By Craig McDonald, CEO, MailGuard
“The purpose of a business is to create a customer.”
The timeless legacy of Peter Drucker reminds us that “the purpose of a business is to create a customer”. In this context, the purpose of an IT leader is to create a customer easier, cheaper and faster. That’s the CIO’s value proposition in business today. Yet, this is not always the case.
Can the 21st century IT Leader become a superior business value creator?
In the hyper-competitive 21st century, IT Leaders are expected to focus more on people and communication; aligning IT with the business, delivering superior customer service internally and externally, and working with management to innovate and drive value by successfully interfacing people with technology. It’s about insights and communication.

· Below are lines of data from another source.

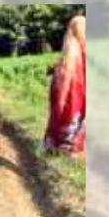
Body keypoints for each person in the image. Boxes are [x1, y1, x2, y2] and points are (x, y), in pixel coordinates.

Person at [43, 15, 86, 156]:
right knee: (74, 118)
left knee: (61, 115)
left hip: (66, 90)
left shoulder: (68, 47)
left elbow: (60, 72)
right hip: (76, 90)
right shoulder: (79, 48)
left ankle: (54, 145)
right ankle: (69, 149)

Yet, in an everyday scenario, where the competition-beleaguered CMOs constantly demand faster and uninterrupted access to new communication technologies and the CEOs push for lower costs and stronger profits, there is little bandwidth left for insights, let alone more personal communication! The risk for CIOs is that of becoming a reactive, support function in business. Some forecasts say the CMO will soon be calling the shots for IT and IT Managers who choose to wait for “the business” to tell them what to do, will be relegated to managing the “plumbing” of the infrastructure. Not a good scenario for a career and an even greater loss for business!
There is no doubt that IT Leaders are operating under enormous pressure. Something has to give.
“If you want something new, you have to stop doing something old.”
Today IT Touches Everything
Regardless of your industry, chances are every department at your company has a need for some sort of IT support. Everybody looks to technology to improve performance, drive efficiency, save costs and ultimately, outsmart the competitors.
The top leadership expects the CIO to stay ahead of trends, not only in technology but most importantly, in business. Companies want IT leaders to be able to see over the horizon to recognise emerging technologies and how they can be applied to their business objectives; providing input for strategic, ‘disruptive’ business decisions.
Let’s be realistic for a moment. There are at least a dozen “urgent and important” priorities on every IT leaders’ agenda, and they all include some aspects of the Big Two:
- 1. Strategic Exploitation of Big Data: making sense of this data, and making it accessible to those who need it; and,
- 2. Cybersecurity [Cloud Security]: ensuring integrity of that Data and of business continuity.
Interestingly, budgets that keep shrinking, rather than growing with the needs, are the most often quoted hurdle to meeting these priorities. The thing is that when strategic solutions that add high business value emerge from addressing the main two issues, money will follow.
Fortunately, both these issues are closely related and a strategically addressing one will help address the other.